▶ _提示文_:
━━━━

車の購入や遺産相続をしたときなどに、印鑑証明の提出を求められることがあります。印鑑証明とは印鑑登録証明書(以下、印鑑証明書)のことで、発行するためには市区町村役場の窓口であらかじめ印鑑登録をしておかなければなりません。

この記事では、印鑑登録の手順や必要なものはもちろん、役所やコンビニでの印鑑証明書の発行方法を解説します。印鑑登録できるハンコの条件に、印鑑登録証を紛失したときや引っ越したときにどうすればいいかもまとめました。

  • 個人が印鑑登録するにはどうする? 手順や必要なものとは

    個人が印鑑登録するにはどうすればいいのかを解説する記事です

印鑑登録とは

そもそも印鑑登録とは何のことを指すのか、簡単に意味や概要を見ていきましょう。

印鑑登録とは、ハンコを役所に届け出て公的に認めてもらうこと

印鑑登録とは、居住地の市区町村の役所にハンコ(印章)を届け出ることで、登録後は必要に応じて印鑑証明書の交付を請求できます。

印鑑登録したハンコのことは実印といい、不動産や自動車、保険など高額な契約のときや遺産相続の際には、実印と印鑑証明書を求められることが多いです。

個人の場合、印鑑登録できるハンコは一人一つです。

印鑑登録できる人

印鑑登録を申請できるのは、登録する市区町村に住民登録をしている15歳以上の人です。ただし、意思能力のない人は、印鑑登録ができません。

また、成年被後見人が印鑑登録する場合は、法定代理人である成年後見人が同行する必要があります。

個人が印鑑登録するには? 手続きの手順や必要なものを解説

印鑑登録は、個人の場合は住民登録をしている市区町村の役所窓口で申請できます。印鑑登録する際の手順や、持ち物などについて見ていきましょう。

印鑑登録に必要なもの(本人が窓口に行ける場合/代理人の場合)

印鑑登録をする場合、持っていかなければならないものがいくつかあります。

申請者 持参するもの(さいたま市の場合)
本人 ・印鑑登録に使うハンコ
・本人確認書類
代理人 ・印鑑登録に使うハンコ
・委任状(本人が必要事項を記入したもの)

━━━━

▶ _処理用リスト_:
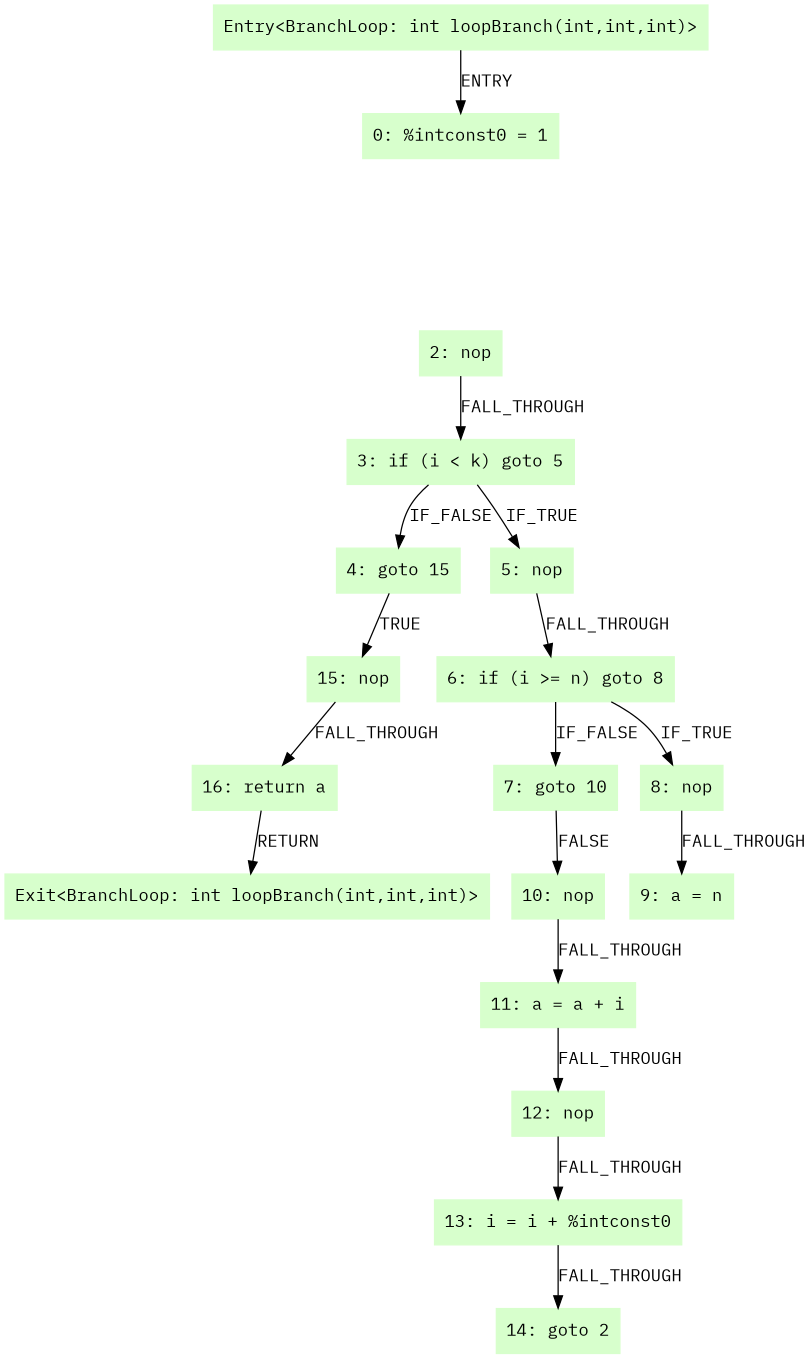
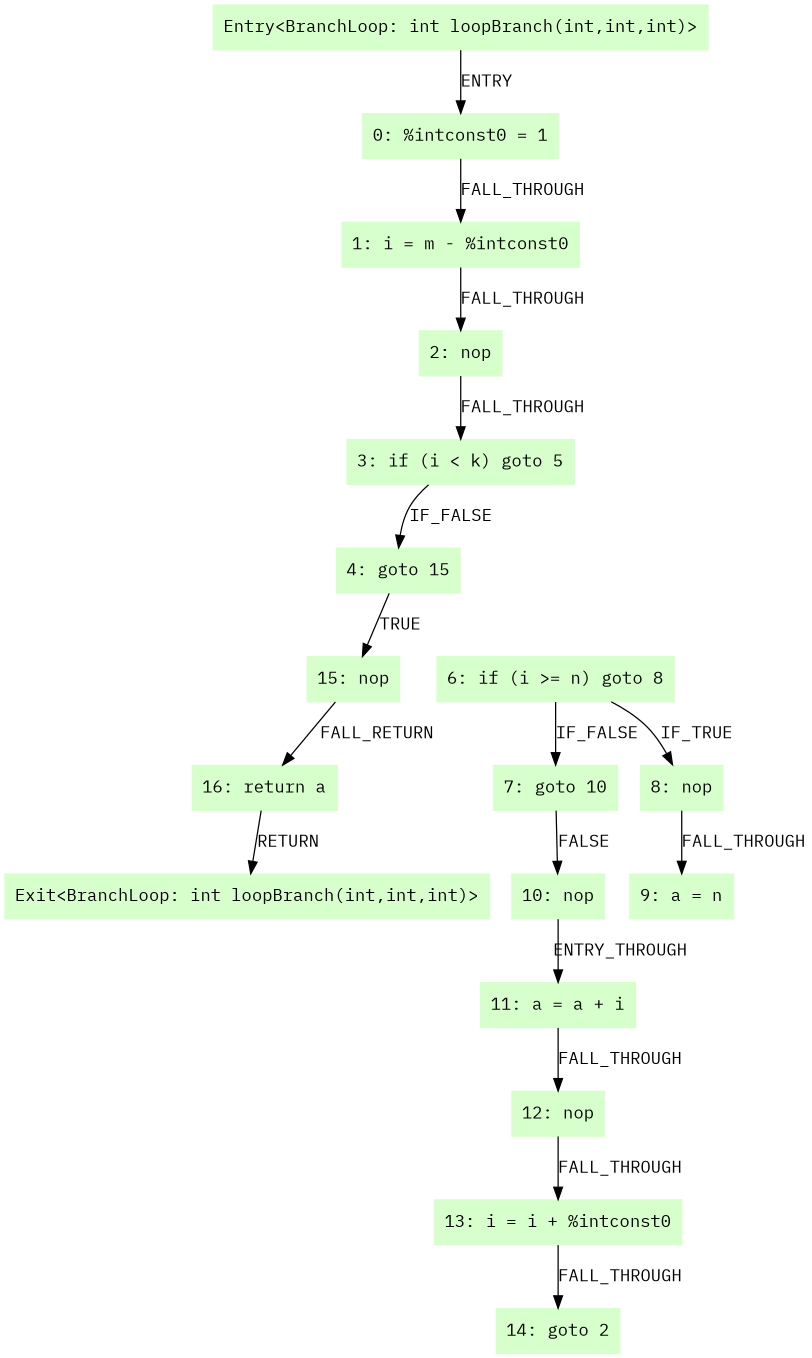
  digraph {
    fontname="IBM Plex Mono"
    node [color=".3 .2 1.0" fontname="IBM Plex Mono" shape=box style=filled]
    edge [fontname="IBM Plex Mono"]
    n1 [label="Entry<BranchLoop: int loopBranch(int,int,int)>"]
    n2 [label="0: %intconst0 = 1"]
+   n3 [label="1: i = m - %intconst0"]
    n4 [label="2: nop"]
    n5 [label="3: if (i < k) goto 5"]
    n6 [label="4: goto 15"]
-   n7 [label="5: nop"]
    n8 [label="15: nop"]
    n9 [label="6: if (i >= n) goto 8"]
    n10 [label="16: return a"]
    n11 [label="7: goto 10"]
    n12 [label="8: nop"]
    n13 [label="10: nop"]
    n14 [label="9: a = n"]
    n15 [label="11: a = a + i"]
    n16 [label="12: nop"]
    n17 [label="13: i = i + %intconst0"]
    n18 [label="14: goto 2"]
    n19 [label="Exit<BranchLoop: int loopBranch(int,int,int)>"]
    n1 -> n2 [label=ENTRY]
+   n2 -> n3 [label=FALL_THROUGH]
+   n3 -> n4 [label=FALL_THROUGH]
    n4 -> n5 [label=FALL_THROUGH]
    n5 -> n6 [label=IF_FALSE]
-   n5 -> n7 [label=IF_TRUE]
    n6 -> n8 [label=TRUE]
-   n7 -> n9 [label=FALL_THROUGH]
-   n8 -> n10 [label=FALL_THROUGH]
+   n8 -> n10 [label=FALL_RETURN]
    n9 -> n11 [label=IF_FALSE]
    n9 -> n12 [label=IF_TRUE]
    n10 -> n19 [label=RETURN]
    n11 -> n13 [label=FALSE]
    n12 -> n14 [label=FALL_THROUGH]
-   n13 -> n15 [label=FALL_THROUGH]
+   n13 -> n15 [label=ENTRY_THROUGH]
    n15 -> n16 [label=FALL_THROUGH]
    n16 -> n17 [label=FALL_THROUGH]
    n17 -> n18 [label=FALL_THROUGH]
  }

━━━━

▶ _課題一覧_:
A – 提示文によると、印鑑登録を申請できるのは何歳以上の人か。
B – リストの先頭から「n9 -> n12 [label=IF_TRUE]」を含む行までを、その行も含めてそのまま複写せよ。画像は除くこと。

▶ _解答一覧_:
A – 15歳以上の人である。

B –
  digraph {
    fontname="IBM Plex Mono"
    node [color=".3 .2 1.0" fontname="IBM Plex Mono" shape=box style=filled]
    edge [fontname="IBM Plex Mono"]
    n1 [label="Entry<BranchLoop: int loopBranch(int,int,int)>"]
    n2 [label="0: %intconst0 = 1"]
+   n3 [label="1: i = m - %intconst0"]
    n4 [label="2: nop"]
    n5 [label="3: if (i < k) goto 5"]
    n6 [label="4: goto 15"]
-   n7 [label="5: nop"]
    n8 [label="15: nop"]
    n9 [label="6: if (i >= n) goto 8"]
    n10 [label="16: return a"]
    n11 [label="7: goto 10"]
    n12 [label="8: nop"]
    n13 [label="10: nop"]
    n14 [label="9: a = n"]
    n15 [label="11: a = a + i"]
    n16 [label="12: nop"]
    n17 [label="13: i = i + %intconst0"]
    n18 [label="14: goto 2"]
    n19 [label="Exit<BranchLoop: int loopBranch(int,int,int)>"]
    n1 -> n2 [label=ENTRY]
+   n2 -> n3 [label=FALL_THROUGH]
+   n3 -> n4 [label=FALL_THROUGH]
    n4 -> n5 [label=FALL_THROUGH]
    n5 -> n6 [label=IF_FALSE]
-   n5 -> n7 [label=IF_TRUE]
    n6 -> n8 [label=TRUE]
-   n7 -> n9 [label=FALL_THROUGH]
-   n8 -> n10 [label=FALL_THROUGH]
+   n8 -> n10 [label=FALL_RETURN]
    n9 -> n11 [label=IF_FALSE]
    n9 -> n12 [label=IF_TRUE]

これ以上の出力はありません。